Several more recent devices employ electrochemical (sensimetric) detection. Good progress in system miniaturization has been achieved with these methods because they can function on whole blood, obviating the need for a plasma-consuming, cell-separating member. In some of these products miniaturization is further aided by provision of capillary sampling techniques. Despite these improvements, a major limitation of sensor methods is that visual backup is completely lost. This places a very heavy burden on the manufacturer as even minor flaws in test strip architecture or signal conductivity could have disastrous consequences. Hematocrit dependence in sensor methods can also be substantial due to ‘dilution’ of the electrochemical reaction milieu by cellular component. Furthermore, in these devices signal output is, as in the case of reflectance measurement, non-linear with respect to concentration, requiring complex mathematics for calibration. Finally, the technical sophistication and manufacturing complexity of the sensor methods makes it difficult to produce them at low cost.

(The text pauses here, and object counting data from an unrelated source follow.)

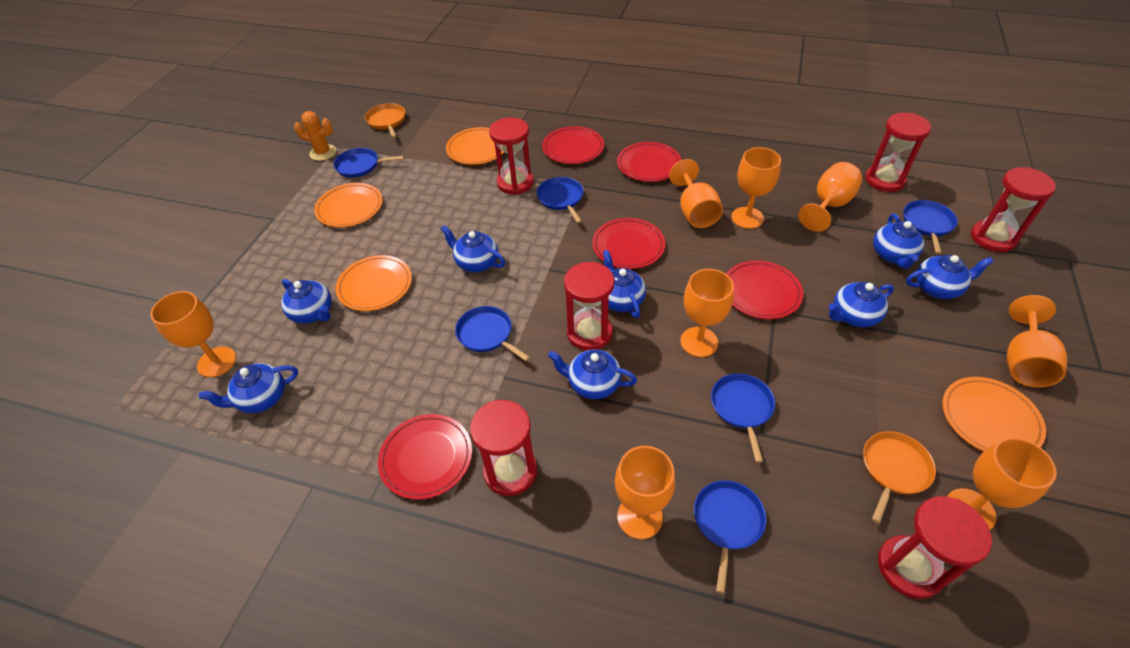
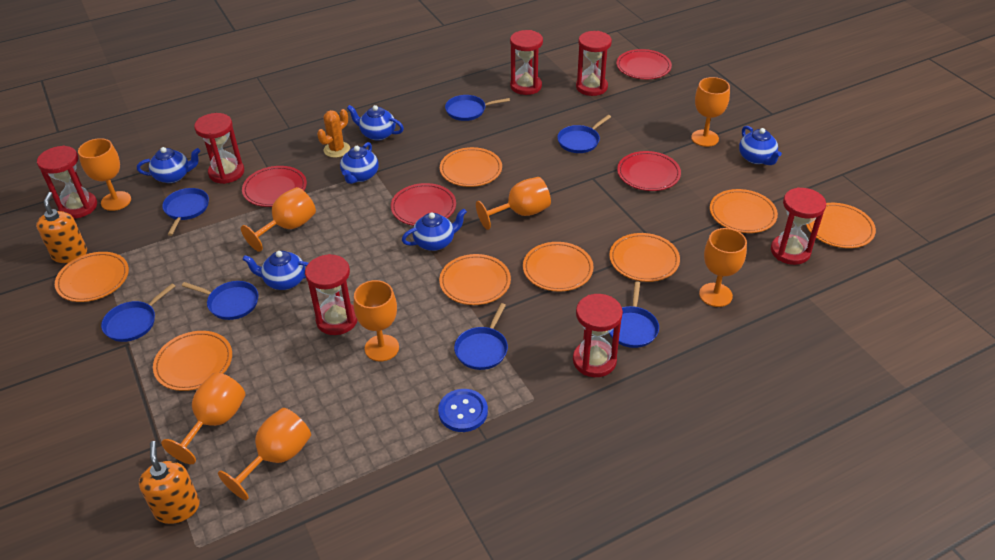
blue button: 0 -> 1
blue pan: 6 -> 7
blue teapot: 8 -> 6
orange pan: 2 -> 0
orange plate: 4 -> 8
orange soap dispenser: 0 -> 2
red hourglass: 6 -> 7
red plate: 5 -> 4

In the future the SMBG market will increasingly be driven by consumer demand, managed care, and cost pressures from third party reimbursement companies. In this environment a market conversion from established and affordable invasive whole blood technology to unproven and costly non-invasive systems appears unlikely. However, it is expected that the market will migrate to invasive systems which minimize invasiveness and its associated pain. As such, the Applicant's minimally invasive and relatively less painful technology is believed by Applicants to better achieve the goals sought by the industry, and be well placed in the direction in which the market is heading.